Decades of failed trade policies have left the American market flooded with a historic over-supply of foreign sugar. Those failed policies have forced sugarbeet growers to close 11 processing plants in the last 25 years, including one major closure this year. Once a facility closes it doesn’t reopen, harming the town it’s in and the surrounding communities. It leaves workers without jobs that need to relocate and a town and surrounding community that has lost a large part of its economic and tax base.
These conditions are unsustainable -- they threaten American farm families, cooperatives, workers, and rural communities across the county.
As the administration and Congress work to strengthen American manufacturing and agriculture, our family farms need urgent emergency relief to prevent more losses and factory closures and protect the economic engine that is rural America. Because this isn’t just about sugar, it’s about American farms, American jobs, American families, and American food security.
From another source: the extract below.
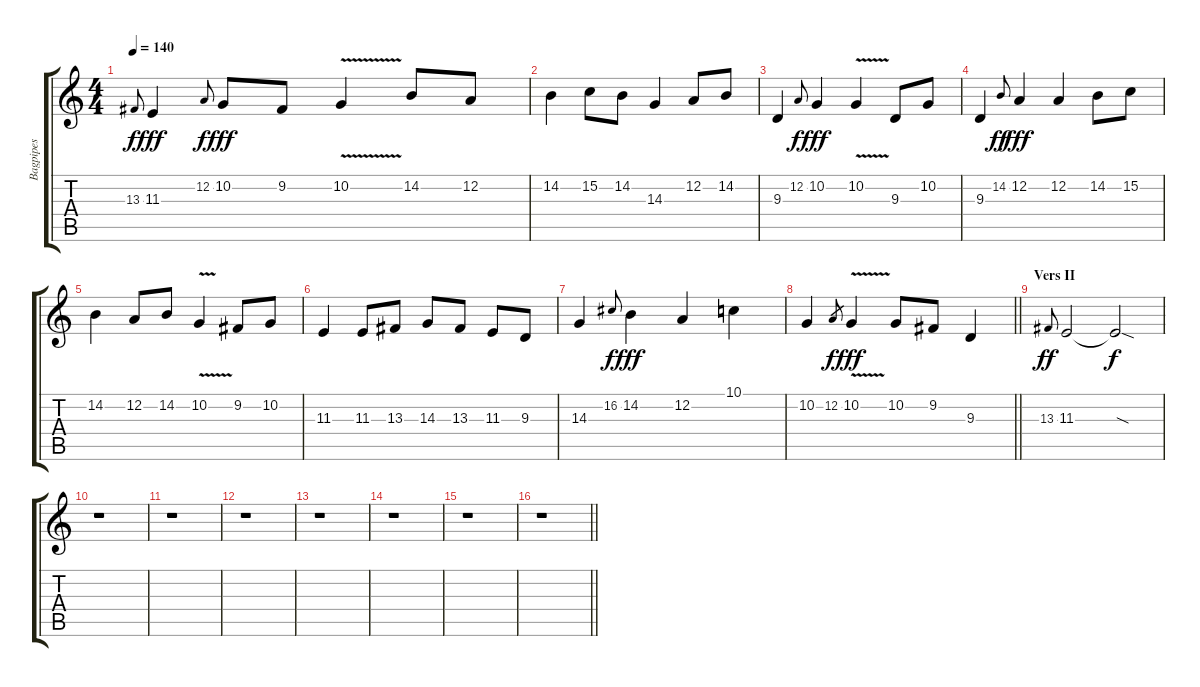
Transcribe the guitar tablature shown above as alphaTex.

The ability to grow and produce our own food isn’t a luxury, it’s a national security imperative. From the food on our tables to the paychecks that support thousands of factory and farm jobs, homegrown sugar is the cornerstone of a resilient, independent America.
It’s time to ensure the vibrancy of these rural economies and to preserve the multi-generational legacies of sugarbeet farm families. It’s time to protect the real sugar we grow right here at home.
America produces the best sugar in the world. Let’s stand up for the farmers who make that possible.
Clint Hagen is a fifth-generation farmer in Michigan and vice president of the American Sugarbeet Growers Association.